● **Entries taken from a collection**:
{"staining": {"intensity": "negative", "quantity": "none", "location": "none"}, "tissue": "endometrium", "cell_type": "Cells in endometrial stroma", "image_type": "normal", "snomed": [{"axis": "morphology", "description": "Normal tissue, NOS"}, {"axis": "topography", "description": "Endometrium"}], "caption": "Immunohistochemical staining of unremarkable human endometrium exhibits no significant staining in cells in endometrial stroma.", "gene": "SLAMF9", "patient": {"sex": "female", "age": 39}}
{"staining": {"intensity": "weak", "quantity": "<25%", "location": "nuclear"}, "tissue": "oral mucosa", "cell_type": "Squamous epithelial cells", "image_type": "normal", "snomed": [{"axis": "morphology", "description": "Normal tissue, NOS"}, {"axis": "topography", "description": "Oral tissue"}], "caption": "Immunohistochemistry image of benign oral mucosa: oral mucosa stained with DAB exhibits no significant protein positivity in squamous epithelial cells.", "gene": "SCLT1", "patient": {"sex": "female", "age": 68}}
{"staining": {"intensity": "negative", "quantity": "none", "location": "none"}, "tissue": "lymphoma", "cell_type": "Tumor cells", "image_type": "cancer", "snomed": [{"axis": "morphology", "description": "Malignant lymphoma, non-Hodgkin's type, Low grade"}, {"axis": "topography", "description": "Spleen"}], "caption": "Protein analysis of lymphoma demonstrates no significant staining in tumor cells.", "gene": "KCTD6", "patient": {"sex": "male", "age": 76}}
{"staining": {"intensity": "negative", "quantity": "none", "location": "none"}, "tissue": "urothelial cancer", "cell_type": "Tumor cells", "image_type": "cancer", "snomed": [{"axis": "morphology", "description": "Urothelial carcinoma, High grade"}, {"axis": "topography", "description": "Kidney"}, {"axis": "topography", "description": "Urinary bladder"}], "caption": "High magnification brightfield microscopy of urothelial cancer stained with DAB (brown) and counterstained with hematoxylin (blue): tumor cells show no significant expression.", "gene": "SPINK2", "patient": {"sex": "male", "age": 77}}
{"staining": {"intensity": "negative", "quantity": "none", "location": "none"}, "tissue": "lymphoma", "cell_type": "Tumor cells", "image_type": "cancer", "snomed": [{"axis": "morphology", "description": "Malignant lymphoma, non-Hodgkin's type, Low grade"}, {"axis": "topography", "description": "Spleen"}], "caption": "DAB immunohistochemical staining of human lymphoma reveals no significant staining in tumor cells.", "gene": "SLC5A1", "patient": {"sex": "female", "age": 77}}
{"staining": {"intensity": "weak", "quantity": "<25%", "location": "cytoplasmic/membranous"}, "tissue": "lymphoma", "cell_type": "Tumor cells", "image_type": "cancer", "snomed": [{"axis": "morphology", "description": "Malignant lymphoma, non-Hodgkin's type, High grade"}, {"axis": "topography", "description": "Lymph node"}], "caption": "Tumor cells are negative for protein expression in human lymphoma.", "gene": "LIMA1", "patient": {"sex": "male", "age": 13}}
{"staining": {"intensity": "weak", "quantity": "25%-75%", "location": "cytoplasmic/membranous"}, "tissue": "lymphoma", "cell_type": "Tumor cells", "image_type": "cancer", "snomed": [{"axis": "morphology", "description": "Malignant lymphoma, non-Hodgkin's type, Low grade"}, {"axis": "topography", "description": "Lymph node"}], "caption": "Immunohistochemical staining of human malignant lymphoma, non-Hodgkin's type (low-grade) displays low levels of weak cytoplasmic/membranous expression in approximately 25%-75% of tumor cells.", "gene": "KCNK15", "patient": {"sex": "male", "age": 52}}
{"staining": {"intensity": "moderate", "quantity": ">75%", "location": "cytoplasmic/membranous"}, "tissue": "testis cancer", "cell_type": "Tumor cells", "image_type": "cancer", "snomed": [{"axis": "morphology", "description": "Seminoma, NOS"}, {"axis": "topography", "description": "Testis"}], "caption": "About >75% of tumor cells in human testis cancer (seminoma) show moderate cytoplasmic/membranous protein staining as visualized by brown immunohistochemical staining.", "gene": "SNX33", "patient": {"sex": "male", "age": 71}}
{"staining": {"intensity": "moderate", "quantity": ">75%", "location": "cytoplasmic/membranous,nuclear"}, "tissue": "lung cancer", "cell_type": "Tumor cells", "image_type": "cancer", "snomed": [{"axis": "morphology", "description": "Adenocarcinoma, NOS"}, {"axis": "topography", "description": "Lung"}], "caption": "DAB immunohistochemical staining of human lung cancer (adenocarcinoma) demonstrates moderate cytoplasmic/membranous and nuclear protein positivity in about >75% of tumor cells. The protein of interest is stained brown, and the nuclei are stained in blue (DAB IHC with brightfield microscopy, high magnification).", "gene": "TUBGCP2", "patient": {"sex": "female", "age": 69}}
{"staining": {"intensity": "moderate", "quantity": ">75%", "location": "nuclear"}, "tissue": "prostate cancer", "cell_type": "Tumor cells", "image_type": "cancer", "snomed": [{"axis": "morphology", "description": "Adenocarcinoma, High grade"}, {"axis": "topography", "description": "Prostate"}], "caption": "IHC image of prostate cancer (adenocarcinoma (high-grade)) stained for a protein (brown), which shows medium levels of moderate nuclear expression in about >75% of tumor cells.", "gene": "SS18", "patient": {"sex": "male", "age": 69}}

● **PROBLEM STATEMENT**: Set the records above down again. Match them exactly.

● **TASK SOLUTION**:
{"staining": {"intensity": "negative", "quantity": "none", "location": "none"}, "tissue": "endometrium", "cell_type": "Cells in endometrial stroma", "image_type": "normal", "snomed": [{"axis": "morphology", "description": "Normal tissue, NOS"}, {"axis": "topography", "description": "Endometrium"}], "caption": "Immunohistochemical staining of unremarkable human endometrium exhibits no significant staining in cells in endometrial stroma.", "gene": "SLAMF9", "patient": {"sex": "female", "age": 39}}
{"staining": {"intensity": "weak", "quantity": "<25%", "location": "nuclear"}, "tissue": "oral mucosa", "cell_type": "Squamous epithelial cells", "image_type": "normal", "snomed": [{"axis": "morphology", "description": "Normal tissue, NOS"}, {"axis": "topography", "description": "Oral tissue"}], "caption": "Immunohistochemistry image of benign oral mucosa: oral mucosa stained with DAB exhibits no significant protein positivity in squamous epithelial cells.", "gene": "SCLT1", "patient": {"sex": "female", "age": 68}}
{"staining": {"intensity": "negative", "quantity": "none", "location": "none"}, "tissue": "lymphoma", "cell_type": "Tumor cells", "image_type": "cancer", "snomed": [{"axis": "morphology", "description": "Malignant lymphoma, non-Hodgkin's type, Low grade"}, {"axis": "topography", "description": "Spleen"}], "caption": "Protein analysis of lymphoma demonstrates no significant staining in tumor cells.", "gene": "KCTD6", "patient": {"sex": "male", "age": 76}}
{"staining": {"intensity": "negative", "quantity": "none", "location": "none"}, "tissue": "urothelial cancer", "cell_type": "Tumor cells", "image_type": "cancer", "snomed": [{"axis": "morphology", "description": "Urothelial carcinoma, High grade"}, {"axis": "topography", "description": "Kidney"}, {"axis": "topography", "description": "Urinary bladder"}], "caption": "High magnification brightfield microscopy of urothelial cancer stained with DAB (brown) and counterstained with hematoxylin (blue): tumor cells show no significant expression.", "gene": "SPINK2", "patient": {"sex": "male", "age": 77}}
{"staining": {"intensity": "negative", "quantity": "none", "location": "none"}, "tissue": "lymphoma", "cell_type": "Tumor cells", "image_type": "cancer", "snomed": [{"axis": "morphology", "description": "Malignant lymphoma, non-Hodgkin's type, Low grade"}, {"axis": "topography", "description": "Spleen"}], "caption": "DAB immunohistochemical staining of human lymphoma reveals no significant staining in tumor cells.", "gene": "SLC5A1", "patient": {"sex": "female", "age": 77}}
{"staining": {"intensity": "weak", "quantity": "<25%", "location": "cytoplasmic/membranous"}, "tissue": "lymphoma", "cell_type": "Tumor cells", "image_type": "cancer", "snomed": [{"axis": "morphology", "description": "Malignant lymphoma, non-Hodgkin's type, High grade"}, {"axis": "topography", "description": "Lymph node"}], "caption": "Tumor cells are negative for protein expression in human lymphoma.", "gene": "LIMA1", "patient": {"sex": "male", "age": 13}}
{"staining": {"intensity": "weak", "quantity": "25%-75%", "location": "cytoplasmic/membranous"}, "tissue": "lymphoma", "cell_type": "Tumor cells", "image_type": "cancer", "snomed": [{"axis": "morphology", "description": "Malignant lymphoma, non-Hodgkin's type, Low grade"}, {"axis": "topography", "description": "Lymph node"}], "caption": "Immunohistochemical staining of human malignant lymphoma, non-Hodgkin's type (low-grade) displays low levels of weak cytoplasmic/membranous expression in approximately 25%-75% of tumor cells.", "gene": "KCNK15", "patient": {"sex": "male", "age": 52}}
{"staining": {"intensity": "moderate", "quantity": ">75%", "location": "cytoplasmic/membranous"}, "tissue": "testis cancer", "cell_type": "Tumor cells", "image_type": "cancer", "snomed": [{"axis": "morphology", "description": "Seminoma, NOS"}, {"axis": "topography", "description": "Testis"}], "caption": "About >75% of tumor cells in human testis cancer (seminoma) show moderate cytoplasmic/membranous protein staining as visualized by brown immunohistochemical staining.", "gene": "SNX33", "patient": {"sex": "male", "age": 71}}
{"staining": {"intensity": "moderate", "quantity": ">75%", "location": "cytoplasmic/membranous,nuclear"}, "tissue": "lung cancer", "cell_type": "Tumor cells", "image_type": "cancer", "snomed": [{"axis": "morphology", "description": "Adenocarcinoma, NOS"}, {"axis": "topography", "description": "Lung"}], "caption": "DAB immunohistochemical staining of human lung cancer (adenocarcinoma) demonstrates moderate cytoplasmic/membranous and nuclear protein positivity in about >75% of tumor cells. The protein of interest is stained brown, and the nuclei are stained in blue (DAB IHC with brightfield microscopy, high magnification).", "gene": "TUBGCP2", "patient": {"sex": "female", "age": 69}}
{"staining": {"intensity": "moderate", "quantity": ">75%", "location": "nuclear"}, "tissue": "prostate cancer", "cell_type": "Tumor cells", "image_type": "cancer", "snomed": [{"axis": "morphology", "description": "Adenocarcinoma, High grade"}, {"axis": "topography", "description": "Prostate"}], "caption": "IHC image of prostate cancer (adenocarcinoma (high-grade)) stained for a protein (brown), which shows medium levels of moderate nuclear expression in about >75% of tumor cells.", "gene": "SS18", "patient": {"sex": "male", "age": 69}}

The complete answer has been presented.